Dealing with legacy data structure

Clock1932 · April 7, 2020, 10:56pm

Hi guys,

Have been using KNIME for some months now and helped me out big time. My skills are limited to basic data manipulation and loops, but eager to expand on that every day! Came across a use case today that exceeds my current capabilities and need a push in the right direction. Much appriciated!

Data structure #1 - products in catalog

CatalogID	ProductID	ProductName
XBA01A	1	ANDRELON HAIR MASK DELUXE CURL&SHINE
XBA01A	2	RAVENSBURGER NIJNTJE 65 JAAR
XBA01B	3	ANDRELON HAIR MASK DELUXE REPAIR&SHINE
XBA01B	4	ANDRELON HAIRSPRAY TEMPTINGLY SHORT EXTR
XBA01C	6	AXE DEOSPRAY 150ML NEW DESIGN YOU

Data structure #2 - catalogs per store

StoreID	CatalogID
10003	XBA01A
10004	XBA01B
10005	XBA01C

Based on these two data structures I want to create a full list of all StoreID / ProductID combinations; basically a full assortiment list per store. Normally I would use a full outer join linking the CatalogID’s and that would be it.

Problem is the legacy data structure, where the last symbol in the CatalogID actually represents the catalog size (A is smallest, G is largest). And a catalog also includes all products in the smaller catalog sizes (i.e. each catalog size only includes the incremental products). For example: catalog XBA01C also includes products from catalog XBA01B and XBA01A (because A < B < C).

Desired output for store 1005 (single example store)

StoreID	CatalogID	ProductID	ProductName
10005	XBA01C	1	ANDRELON HAIR MASK DELUXE CURL&SHINE
10005	XBA01C	2	RAVENSBURGER NIJNTJE 65 JAAR
10005	XBA01C	3	ANDRELON HAIR MASK DELUXE REPAIR&SHINE
10005	XBA01C	4	ANDRELON HAIRSPRAY TEMPTINGLY SHORT EXTR
10005	XBA01C	6	AXE DEOSPRAY 150ML NEW DESIGN YOU

Therefore a full outer join doesn’t cut it, because it will not include the products from the smaller catalogs to the store assortment. My proposed solution in pseudocode:

Loop row-by-row through data structure #2 (catalogs per store)
For every row, isolate the CatalogID and look at the last symbol representing the CatalogSize
Loop from A to Catalogsize, and insert all products from data structure #1 (products in catalog) associated into a new table (StoreID, CatalogID, ProductID).

Help is needed to validate this approach and convert it into a KNIME model.

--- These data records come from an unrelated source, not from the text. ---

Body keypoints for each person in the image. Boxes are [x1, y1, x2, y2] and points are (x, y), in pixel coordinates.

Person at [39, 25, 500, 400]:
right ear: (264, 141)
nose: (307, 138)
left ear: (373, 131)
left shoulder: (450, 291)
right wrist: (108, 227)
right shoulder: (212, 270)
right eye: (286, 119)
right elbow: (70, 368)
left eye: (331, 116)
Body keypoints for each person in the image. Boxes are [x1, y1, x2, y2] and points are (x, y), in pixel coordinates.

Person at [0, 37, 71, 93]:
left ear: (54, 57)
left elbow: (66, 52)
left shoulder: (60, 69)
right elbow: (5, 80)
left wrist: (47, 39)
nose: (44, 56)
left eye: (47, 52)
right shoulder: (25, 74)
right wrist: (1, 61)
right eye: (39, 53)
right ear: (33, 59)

Some guidance is appreciated! Thnx!

Clock1932 · April 8, 2020, 11:44pm

Made it work using the same approach as mentioned above in pseudocode. It takes about 30 min to turn through the 1.7M rows. It’s not the most elegant solution, but it works!

Model setup

mlauber71 · April 9, 2020, 6:01am

@Clock1932 welcome to the KNIME forum.

One idea could be to start with the catalogs and build complete ones. So the new A catalog would included all its sub catalogs.

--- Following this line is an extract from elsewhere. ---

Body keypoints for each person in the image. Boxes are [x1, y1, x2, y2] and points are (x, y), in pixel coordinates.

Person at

From there it would just be one join.

Maybe you could share a sample workflow representing your problem so the community might have a look.

ipazin · April 9, 2020, 3:07pm

Hi there @Clock1932,

for these kind of use cases you should utilize scripting possibilities KNIME has (Java, Python, JavaScript…). For example I would use Column Expressions node to create additional collection (list) column holding all CatalogIDs less or equal than the one from CatalogID column.

StoreID	CatalogID	CatalogIDCollection
10003	XBA01A	[XBA01A]
10004	XBA01B	[XBA01A, XBA01B]
10005	XBA01C	[XBA01A, XBA01B, XBA01C]

Then use Ungroup node and simply join based on new column.

Only “tricky” part can be writing proper case statement with array and string functions in Column Expressions node. Drop me a message if you need example

Br,
Ivan

system · October 9, 2020, 3:07am

This topic was automatically closed 182 days after the last reply. New replies are no longer allowed.